### The problem
Without copying the images, write out all the entries below verbatim.

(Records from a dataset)
★ ★ ★ ★ ★
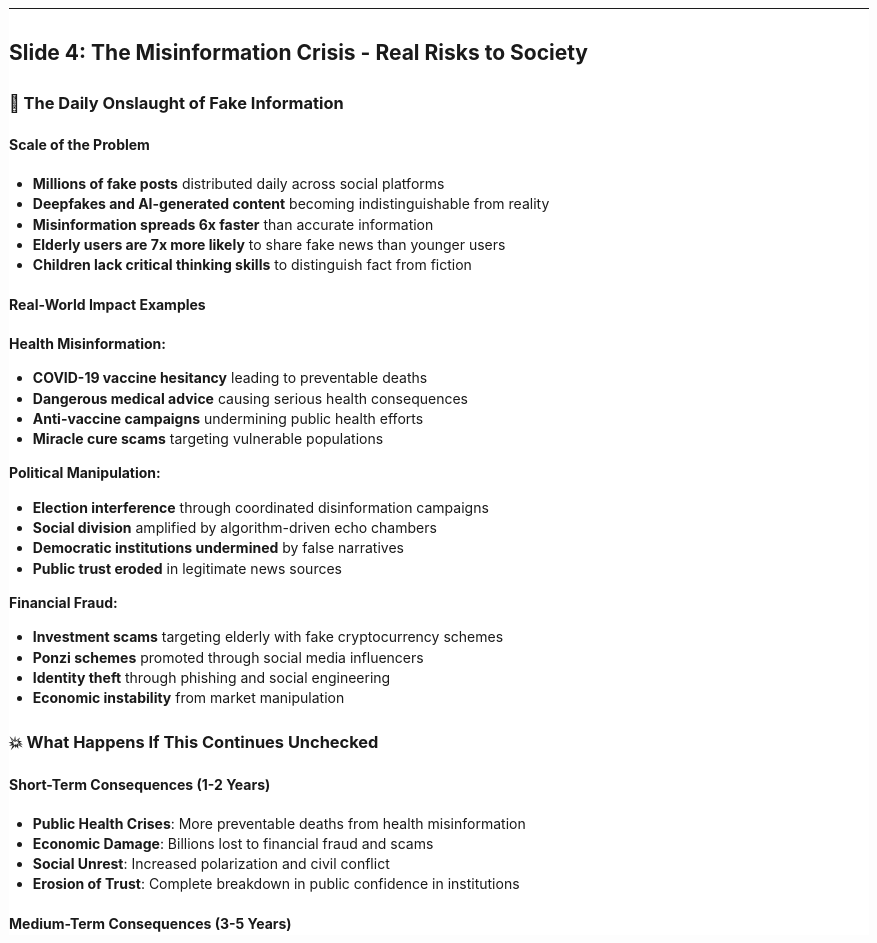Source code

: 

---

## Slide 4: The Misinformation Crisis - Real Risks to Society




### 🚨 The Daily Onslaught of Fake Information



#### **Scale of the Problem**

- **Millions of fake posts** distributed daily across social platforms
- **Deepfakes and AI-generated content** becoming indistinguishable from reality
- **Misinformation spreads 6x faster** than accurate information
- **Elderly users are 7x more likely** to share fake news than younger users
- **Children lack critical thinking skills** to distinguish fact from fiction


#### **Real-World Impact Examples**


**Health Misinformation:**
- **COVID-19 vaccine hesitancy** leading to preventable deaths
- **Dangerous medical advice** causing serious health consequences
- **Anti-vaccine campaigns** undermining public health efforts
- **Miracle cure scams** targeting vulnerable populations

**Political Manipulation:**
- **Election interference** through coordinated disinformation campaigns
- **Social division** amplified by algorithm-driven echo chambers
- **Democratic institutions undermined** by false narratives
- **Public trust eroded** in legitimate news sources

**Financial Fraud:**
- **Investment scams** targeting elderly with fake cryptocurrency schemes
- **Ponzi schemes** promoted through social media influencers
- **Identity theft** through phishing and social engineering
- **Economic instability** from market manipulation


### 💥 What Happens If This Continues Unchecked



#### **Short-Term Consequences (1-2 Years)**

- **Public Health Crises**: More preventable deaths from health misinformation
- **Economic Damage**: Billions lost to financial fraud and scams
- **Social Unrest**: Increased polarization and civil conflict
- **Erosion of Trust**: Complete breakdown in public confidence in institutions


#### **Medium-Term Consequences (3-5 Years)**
★ ★ ★ ★ ★
### Output below
Source code

: 

---

## Slide 4: The Misinformation Crisis - Real Risks to Society




### 🚨 The Daily Onslaught of Fake Information



#### **Scale of the Problem**

- **Millions of fake posts** distributed daily across social platforms
- **Deepfakes and AI-generated content** becoming indistinguishable from reality
- **Misinformation spreads 6x faster** than accurate information
- **Elderly users are 7x more likely** to share fake news than younger users
- **Children lack critical thinking skills** to distinguish fact from fiction


#### **Real-World Impact Examples**


**Health Misinformation:**
- **COVID-19 vaccine hesitancy** leading to preventable deaths
- **Dangerous medical advice** causing serious health consequences
- **Anti-vaccine campaigns** undermining public health efforts
- **Miracle cure scams** targeting vulnerable populations

**Political Manipulation:**
- **Election interference** through coordinated disinformation campaigns
- **Social division** amplified by algorithm-driven echo chambers
- **Democratic institutions undermined** by false narratives
- **Public trust eroded** in legitimate news sources

**Financial Fraud:**
- **Investment scams** targeting elderly with fake cryptocurrency schemes
- **Ponzi schemes** promoted through social media influencers
- **Identity theft** through phishing and social engineering
- **Economic instability** from market manipulation


### 💥 What Happens If This Continues Unchecked



#### **Short-Term Consequences (1-2 Years)**

- **Public Health Crises**: More preventable deaths from health misinformation
- **Economic Damage**: Billions lost to financial fraud and scams
- **Social Unrest**: Increased polarization and civil conflict
- **Erosion of Trust**: Complete breakdown in public confidence in institutions


#### **Medium-Term Consequences (3-5 Years)**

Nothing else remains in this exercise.